**GIVEN TEXT**
Permalink
Switch branches/tags
Nothing to show
Find file Copy path
Fetching contributors…
Cannot retrieve contributors at this time
271 lines (204 sloc) 9.84 KB

JEP-206: Use UTF-8 for Pipeline build logs

Abstract

All Jenkins Pipeline build logs are stored internally in UTF-8 encoding. (The log can be seen by users from the Console link, but also from Blue Ocean, Pipeline Steps, and REST and CLI.)

Text produced by Jenkins (Java) code is intrinsically Unicode. Output from external processes which was not already in UTF-8 is converted to UTF-8 as it is produced.

The scope does not include other project types (freestyle), or other types of logging (system, branch indexing).

Specification

Newly created Pipeline build logs use UTF-8 encoding for all text. This is hard-coded in the charset field in build.xml. The TaskListener associated with the build as a whole (FlowExecutionOwner.getListener), and with individual steps (StepContext.get(TaskListener.class)), will thus be using UTF-8 encoding.

When output is produced by DurableTaskStep (sh, bat, powershell), it is transcoded to UTF-8 where necessary by FileMonitoringController. The API methods charset and defaultCharset in the DurableTask interface support this. The source encoding defaults to the system default encoding of the node (Charset.defaultCharset), but may be explicitly specified with a encoding parameter.

Motivation

Jenkins freestyle build records retain a character encoding field charset, which may vary from build to build. Since a freestyle build always allocates exactly one node, the encoding is just the system default encoding of that node, and the build log is understood to use that encoding. Output from build steps (external processes) is copied directly to the build log as a bytestream. Content rendered over HTTP is always sent in UTF-8 encoding.

**DATASET SECTION**

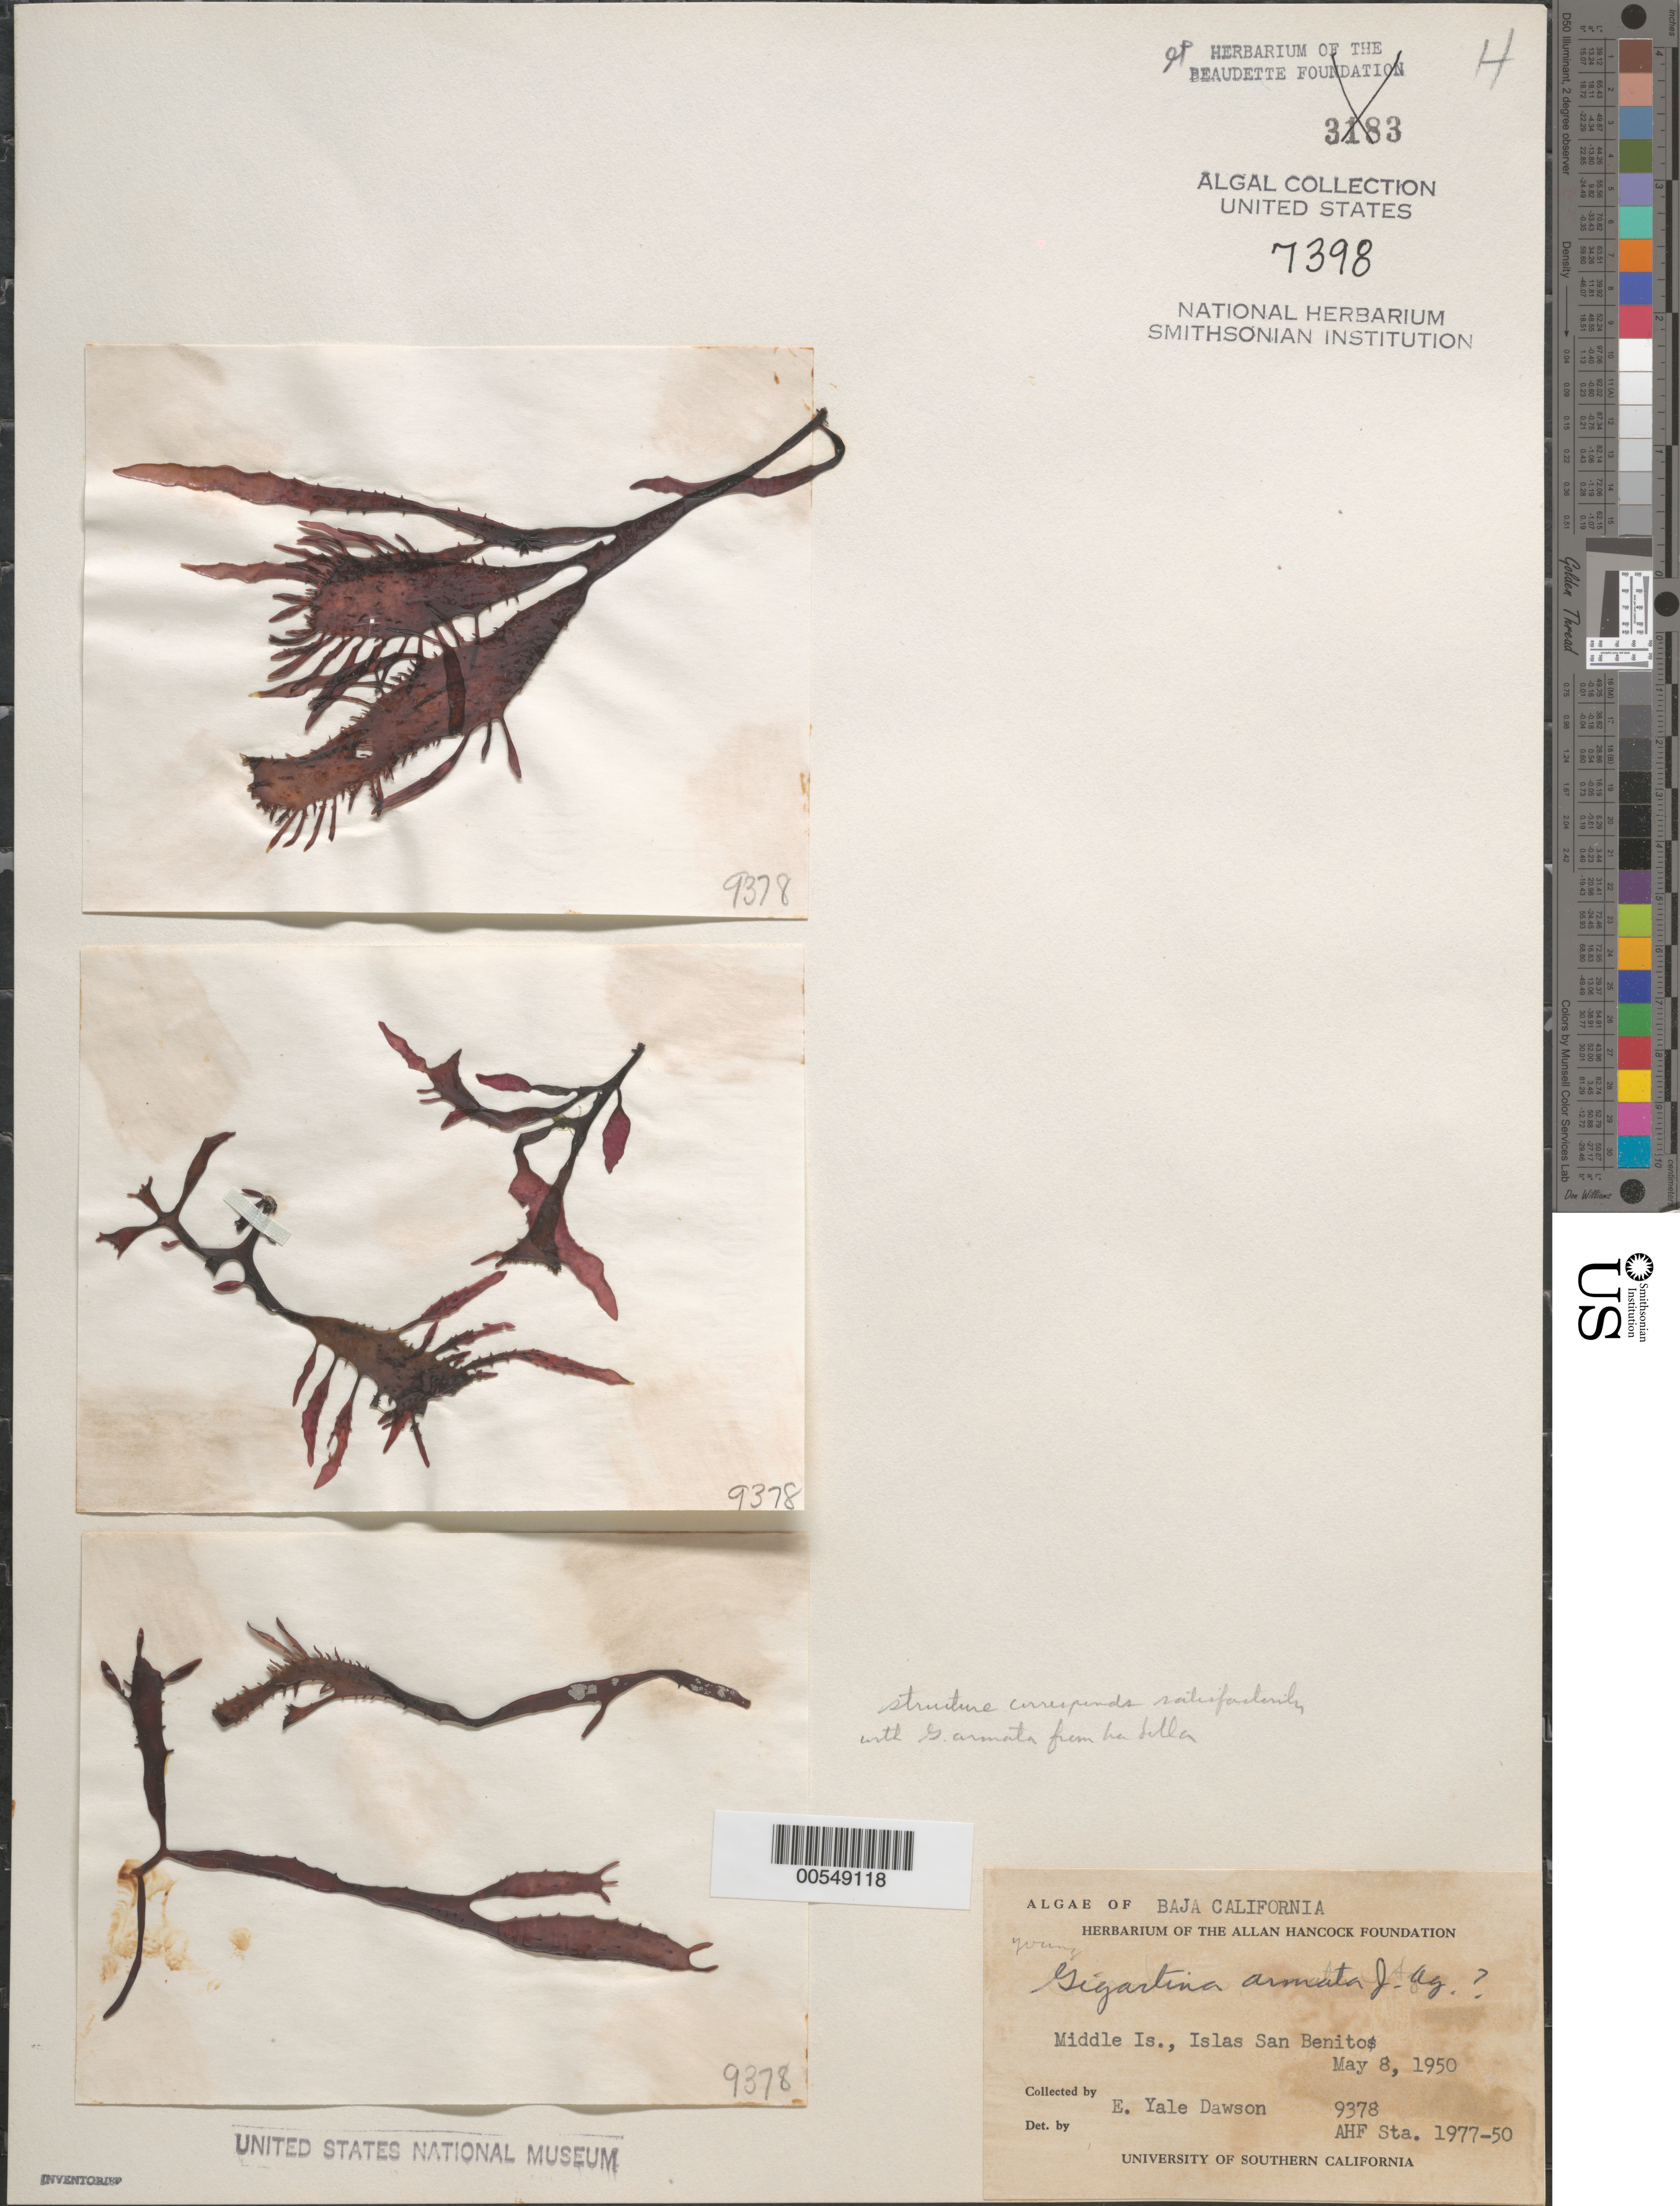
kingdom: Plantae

**EXERCISE**
Answer from the JEP-206 text:
(a) Which project type is named as outside its scope?
(b) Which class transcodes output from DurableTaskStep to UTF-8?
(c) What is the default source encoding for that output?

**THE RESULT**
(a) Freestyle.
(b) FileMonitoringController.
(c) The system default encoding of the node (Charset.defaultCharset), unless an encoding parameter specifies another.